— А теперь, — продолжал Берселиус, — я хочу, чтобы вы внимательно меня выслушали. С того самого происшествия или по крайней мере с тех пор как возродилась моя память, я чувствую, что стал другим человеком. Единственно лишь во сне я снова становлюсь самим собой, — вы понимаете меня? У меня совершенно другие взгляды и намерения; отношение мое к вещам иное, чем было; прошлое мое — до ранения — отрезано, как ножом, от настоящего, я хочу сказать, когда я бодрствую; когда же я сплю, то снова становлюсь прежним человеком. Не странно ли это?

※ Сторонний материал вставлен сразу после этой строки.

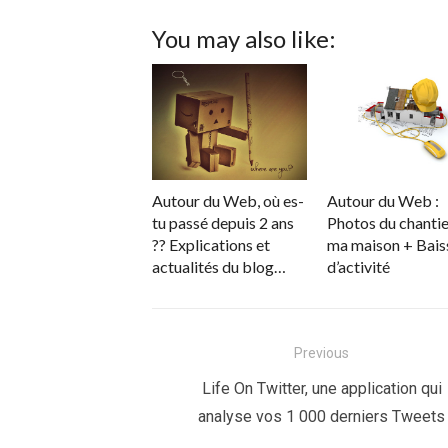
You may also like:
Autour du Web, où es-
Autour du Web :
tu passé depuis 2 ans
Photos du chantie
?? Explications et
ma maison + Bais
actualités du blog…
d’activité
Navigation
Previous
de
Previous
Life On Twitter, une application qui
post:
analyse vos 1 000 derniers Tweets
l’article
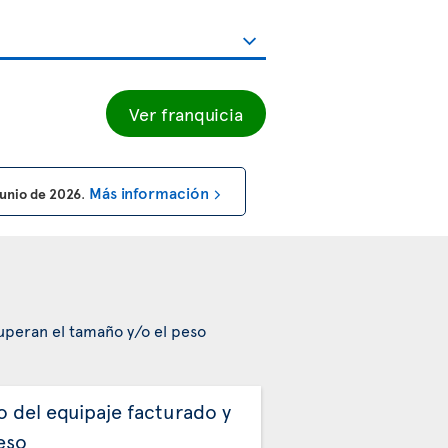
Ver franquicia
Más información
 junio de 2026
.
superan el tamaño y/o el peso
o del equipaje facturado y
eso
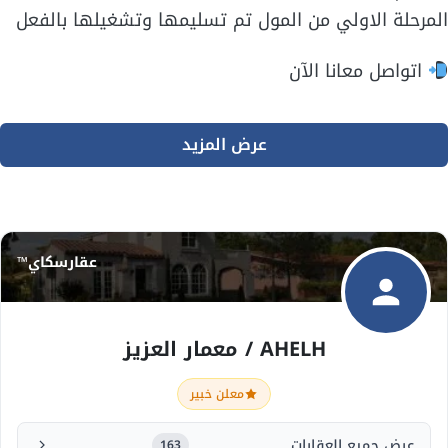
المرحلة الاولي من المول تم تسليمها وتشغيلها بالفعل
اتواصل معانا الآن
عرض المزيد
عقارسكاي™
AHELH / معمار العزيز
معلن خبير
عرض جميع العقارات
163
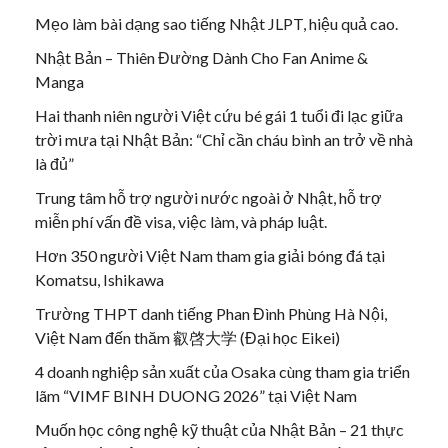
Mẹo làm bài dạng sao tiếng Nhật JLPT, hiệu quả cao.
Nhật Bản – Thiên Đường Dành Cho Fan Anime &
Manga
Hai thanh niên người Việt cứu bé gái 1 tuổi đi lạc giữa
trời mưa tại Nhật Bản: “Chỉ cần cháu bình an trở về nhà
là đủ”
Trung tâm hỗ trợ người nước ngoài ở Nhật, hỗ trợ
miễn phí vấn đề visa, việc làm, và pháp luật.
Hơn 350 người Việt Nam tham gia giải bóng đá tại
Komatsu, Ishikawa
Trường THPT danh tiếng Phan Đình Phùng Hà Nội,
Việt Nam đến thăm 叡啓大学 (Đại học Eikei)
4 doanh nghiệp sản xuất của Osaka cùng tham gia triển
lãm “VIMF BINH DUONG 2026” tại Việt Nam
Muốn học công nghệ kỹ thuật của Nhật Bản – 21 thực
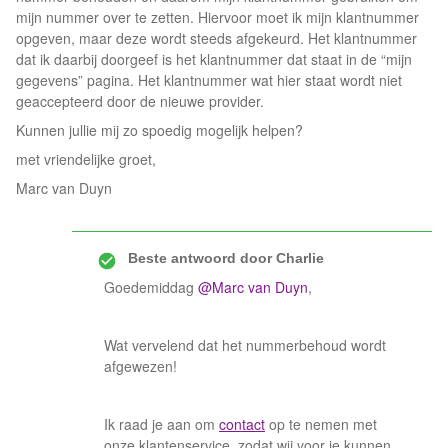
mijn nummer over te zetten. Hiervoor moet ik mijn klantnummer
opgeven, maar deze wordt steeds afgekeurd. Het klantnummer
dat ik daarbij doorgeef is het klantnummer dat staat in de “mijn
gegevens” pagina. Het klantnummer wat hier staat wordt niet
geaccepteerd door de nieuwe provider.
Kunnen jullie mij zo spoedig mogelijk helpen?
met vriendelijke groet,
Marc van Duyn
Beste antwoord door
Charlie
Goedemiddag
@Marc van Duyn
,
Wat vervelend dat het nummerbehoud wordt
afgewezen!
Ik raad je aan om
contact
op te nemen met
onze klantenservice, zodat wij voor je kunnen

— Нет, — сказал Тенар, — каждый человек состоит из двух людей. Нам известно множество случаев, когда, вследствие повреждения мозга или другой причины, индивидуальность человека меняется; одна из сторон его натуры исчезает. Тем не менее в вашем случае имеется одна странная особенность, именно то, что подавленная личность так ярко пробуждается во время сна; но раз дело идет о вас, оно, пожалуй, и не так странно.
— Почему так?
— Потому, и прошу извинить меня, если говорю о вас прямо, но ваша индивидуальность, каковой я знал ее до вашего ранения, настолько была глубока, сильна и ярка, что, даже находясь под спудом, она должна высказаться; и высказывается она в сновидениях.
— Да?.. Пожалуй, вы правы. А теперь скажите, если вы произведете операцию и устраните давление, могу ли я снова сделаться самим собой?
— Можете.
— Даже после такого долгого промежутка?
— Рассудок зависит от времени, — сказал Тенар. — Во время битвы на Ниле одного морского капитана из породы англичан с железной башкой хватило по его железной башке осколком железа. Он потерял память. Восемь месяцев спустя ему сделали трепанацию; он проснулся после операции с заключительными словами того приказа, который отдавал матросам в момент ранения…
— Я стал бы прежним человеком? Меня перестал бы мучить тот, кто теперь я?
— Возможно, не говорю — наверное, но возможно.
— Когда так, — решил Берселиус, — оперируйте меня тотчас же.
— Мне хотелось бы подождать еще двенадцать часов, — заметил Тенар, вставая и принимаясь рассматривать зазубрину на черепе пациента.
— Почему?
— Да чтобы посмотреть, не улучшатся ли ваши дела и не отпадет ли необходимость операции.
— Оперируйте.
— Вам известно, что каждая операция, как бы ни была она легка, заключает в себе элемент опасности для жизни?
— Жизнь! Что мне до того? Я настаиваю на операции. Не пройдет ни единой ночи…
— Как вам угодно, — сказал Тенар.
— А теперь, — заключил Берселиус, — приступайте к приготовлениям, а мне пришлите моего секретаря.
В ту же ночь, в двенадцать часов Максина сидела в кабинете, у ног ее на полу лежала книжка, которую она тщетно пыталась читать.